▶ **Prompt**: Reproduce every line of the records, switching each "collectors" to "collected by" and leaving everything else unchanged.

————

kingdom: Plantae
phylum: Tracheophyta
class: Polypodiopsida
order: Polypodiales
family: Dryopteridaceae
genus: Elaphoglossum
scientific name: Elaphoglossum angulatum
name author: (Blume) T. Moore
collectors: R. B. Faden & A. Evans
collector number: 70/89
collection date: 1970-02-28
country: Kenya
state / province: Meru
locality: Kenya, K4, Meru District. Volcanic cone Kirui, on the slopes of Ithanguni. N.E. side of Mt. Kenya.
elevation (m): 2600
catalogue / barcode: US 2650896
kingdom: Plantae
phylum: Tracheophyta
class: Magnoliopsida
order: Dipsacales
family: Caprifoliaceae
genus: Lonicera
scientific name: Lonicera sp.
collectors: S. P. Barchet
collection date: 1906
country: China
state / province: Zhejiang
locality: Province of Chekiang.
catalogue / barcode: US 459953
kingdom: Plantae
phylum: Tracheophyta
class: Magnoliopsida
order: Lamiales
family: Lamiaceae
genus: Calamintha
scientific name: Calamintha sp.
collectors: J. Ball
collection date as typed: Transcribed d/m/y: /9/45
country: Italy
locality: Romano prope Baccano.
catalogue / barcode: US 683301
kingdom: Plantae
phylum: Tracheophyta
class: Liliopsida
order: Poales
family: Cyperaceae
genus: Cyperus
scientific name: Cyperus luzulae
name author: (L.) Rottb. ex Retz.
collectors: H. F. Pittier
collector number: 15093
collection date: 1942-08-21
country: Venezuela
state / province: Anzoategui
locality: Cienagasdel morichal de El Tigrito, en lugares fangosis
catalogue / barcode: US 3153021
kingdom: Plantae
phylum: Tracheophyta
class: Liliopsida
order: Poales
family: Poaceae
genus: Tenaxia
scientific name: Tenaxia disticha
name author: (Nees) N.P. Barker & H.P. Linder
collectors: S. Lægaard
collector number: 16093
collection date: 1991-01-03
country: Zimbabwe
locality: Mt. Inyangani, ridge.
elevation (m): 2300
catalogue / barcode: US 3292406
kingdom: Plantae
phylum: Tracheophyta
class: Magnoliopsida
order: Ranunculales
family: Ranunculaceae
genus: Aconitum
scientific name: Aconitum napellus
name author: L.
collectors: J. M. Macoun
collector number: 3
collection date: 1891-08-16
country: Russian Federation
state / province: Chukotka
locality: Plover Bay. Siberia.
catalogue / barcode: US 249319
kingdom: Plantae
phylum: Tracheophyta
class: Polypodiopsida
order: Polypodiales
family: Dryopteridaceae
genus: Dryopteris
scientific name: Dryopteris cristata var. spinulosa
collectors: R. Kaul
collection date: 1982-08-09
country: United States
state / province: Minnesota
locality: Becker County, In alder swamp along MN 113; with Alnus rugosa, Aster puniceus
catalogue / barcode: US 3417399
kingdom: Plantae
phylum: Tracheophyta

————

▶ **Exercise solution**:
kingdom: Plantae
phylum: Tracheophyta
class: Polypodiopsida
order: Polypodiales
family: Dryopteridaceae
genus: Elaphoglossum
scientific name: Elaphoglossum angulatum
name author: (Blume) T. Moore
collected by: R. B. Faden & A. Evans
collector number: 70/89
collection date: 1970-02-28
country: Kenya
state / province: Meru
locality: Kenya, K4, Meru District. Volcanic cone Kirui, on the slopes of Ithanguni. N.E. side of Mt. Kenya.
elevation (m): 2600
catalogue / barcode: US 2650896
kingdom: Plantae
phylum: Tracheophyta
class: Magnoliopsida
order: Dipsacales
family: Caprifoliaceae
genus: Lonicera
scientific name: Lonicera sp.
collected by: S. P. Barchet
collection date: 1906
country: China
state / province: Zhejiang
locality: Province of Chekiang.
catalogue / barcode: US 459953
kingdom: Plantae
phylum: Tracheophyta
class: Magnoliopsida
order: Lamiales
family: Lamiaceae
genus: Calamintha
scientific name: Calamintha sp.
collected by: J. Ball
collection date as typed: Transcribed d/m/y: /9/45
country: Italy
locality: Romano prope Baccano.
catalogue / barcode: US 683301
kingdom: Plantae
phylum: Tracheophyta
class: Liliopsida
order: Poales
family: Cyperaceae
genus: Cyperus
scientific name: Cyperus luzulae
name author: (L.) Rottb. ex Retz.
collected by: H. F. Pittier
collector number: 15093
collection date: 1942-08-21
country: Venezuela
state / province: Anzoategui
locality: Cienagasdel morichal de El Tigrito, en lugares fangosis
catalogue / barcode: US 3153021
kingdom: Plantae
phylum: Tracheophyta
class: Liliopsida
order: Poales
family: Poaceae
genus: Tenaxia
scientific name: Tenaxia disticha
name author: (Nees) N.P. Barker & H.P. Linder
collected by: S. Lægaard
collector number: 16093
collection date: 1991-01-03
country: Zimbabwe
locality: Mt. Inyangani, ridge.
elevation (m): 2300
catalogue / barcode: US 3292406
kingdom: Plantae
phylum: Tracheophyta
class: Magnoliopsida
order: Ranunculales
family: Ranunculaceae
genus: Aconitum
scientific name: Aconitum napellus
name author: L.
collected by: J. M. Macoun
collector number: 3
collection date: 1891-08-16
country: Russian Federation
state / province: Chukotka
locality: Plover Bay. Siberia.
catalogue / barcode: US 249319
kingdom: Plantae
phylum: Tracheophyta
class: Polypodiopsida
order: Polypodiales
family: Dryopteridaceae
genus: Dryopteris
scientific name: Dryopteris cristata var. spinulosa
collected by: R. Kaul
collection date: 1982-08-09
country: United States
state / province: Minnesota
locality: Becker County, In alder swamp along MN 113; with Alnus rugosa, Aster puniceus
catalogue / barcode: US 3417399
kingdom: Plantae
phylum: Tracheophyta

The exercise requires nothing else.